*** Opening of Document segment ***

- Born: 14 April 1912 Vienna, Austria-Hungary
- Died: 7 March 1993 (aged 80) Vienna, Austria

Academic background
- Influences: John Maynard Keynes, Michał Kalecki

Academic work
- Discipline: Political economy
- School or tradition: Post-Keynesian economics

= Josef Steindl =

Austrian-born economist

Josef Steindl (14 April 1912 – 7 March 1993) was an Austrian-born post-Keynesian economist.

==Career==
He was at the Austrian Institute of Economic Research (WIFO) (1935–38) (Ludwig von Mises Institute) but moved to the UK in 1938 to lecture at Oxford University. There he worked with a group of other European exiles from Fascism, including Michał Kalecki. Kalecki has been described as being Steindl's role-model—with his work resembling part of Kalecki's not only in substance but also in style.

In 1950 he returned to WIFO until his retirement in 1978.

==Work==
Kurt Rothschild concludes his review of Steindl's life in The Economic Journal with a quote illustrating his views about the tasks for economic research:

What might be done to overcome the sterility of today's economics? The first condition is that we go back to the great 'traditions of the classics, Kalecki and Keynes, whose work was rooted in the economic policy problems of their time, and derived its relevance from them. They asked what should be done and how. Economic policy is the main inspiration of economic theory. The second condition is that a tremendous lot of new work is done in the no-man's land between the established disciplines which are entrenched in their organised fields, fearful of each other and speaking different languages. We must have close cooperation with other disciplines: engineering, science, history, sociology, biology, political science etc. I think the chances of a new start are not bad, because the dominant economics has largely run its course ... The time for new fashions cannot be far away.

*** Close of Document segment ***
*** Opening of Dataset extract ***

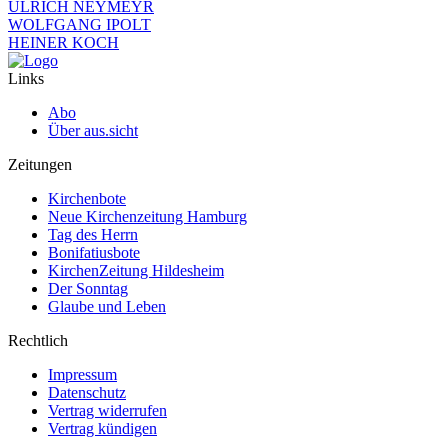
ULRICH NEYMEYR
WOLFGANG IPOLT
HEINER KOCH
Links
Abo
Über aus.sicht
Zeitungen
Kirchenbote
Neue Kirchenzeitung Hamburg
Tag des Herrn
Bonifatiusbote
KirchenZeitung Hildesheim
Der Sonntag
Glaube und Leben
Rechtlich
Impressum
Datenschutz
Vertrag widerrufen
Vertrag kündigen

*** Close of Dataset extract ***

**Task list**:
1. Answer these questions from the Josef Steindl article:
(a) To which university did Steindl move in 1938 to lecture?
(b) In what year did he retire from WIFO?
(c) Who reviewed Steindl's life in The Economic Journal?
2. Please duplicate the part of the Josef Steindl article starting at "Academic work" and ending at "retirement in 1978.".
3. Pick up the article on economist Josef Steindl after its final sentence and continue writing it.

**Answers for this exercise**:
1.
(a) Oxford University
(b) 1978
(c) Kurt Rothschild

2.
Academic work
- Discipline: Political economy
- School or tradition: Post-Keynesian economics

= Josef Steindl =

Austrian-born economist

Josef Steindl (14 April 1912 – 7 March 1993) was an Austrian-born post-Keynesian economist.

==Career==
He was at the Austrian Institute of Economic Research (WIFO) (1935–38) (Ludwig von Mises Institute) but moved to the UK in 1938 to lecture at Oxford University. There he worked with a group of other European exiles from Fascism, including Michał Kalecki. Kalecki has been described as being Steindl's role-model—with his work resembling part of Kalecki's not only in substance but also in style.

In 1950 he returned to WIFO until his retirement in 1978.

3.
==Honorary positions==
- 1970 Honorary Professor of the University of Vienna
- 1974 – 75 visiting professor at Stanford University

==Major works==
Two of Steindl's most notable works are:
- Small and Big Business; Economic Problems of the Size of Firms (1945)
- Maturity and Stagnation in American Capitalism (1952)

==Sources==
- Harcourt, Geof (1993) Obituary in The Independent by G. C. Harcourt Saturday, 27 March
- Kregel, J. A. (1993) The International Impact of Josef Steindl's Work. A Personal Assessment Empirica 20: 265–269, 1993. 265
- Mott, Tracy and Nina Shapiro (Editors) (2005) Rethinking Capitalist Development: Essays on the Economics of Josef Steindl, Routledge Frontiers of Political Economy, Routledge ISBN 0-415-15959-8
- Rothschild, Kurt W. (1994) Josef Steindl: 1912–1993, The Economic Journal, Vol. 104, No. 422 (Jan.), pp. 131–137
- Scitovsky, Tibor. The political economy of Josef Steindl, Monthly Review, Vol. 45, No. 1: May 1993.
- Shapiro, N. (1992). Article on Josef Steindl. In A Biographical Dictionary of Dissenting Economists (ed. Philip Arestis and Malcolm Sawyer). Aldershot: Edward Elgar.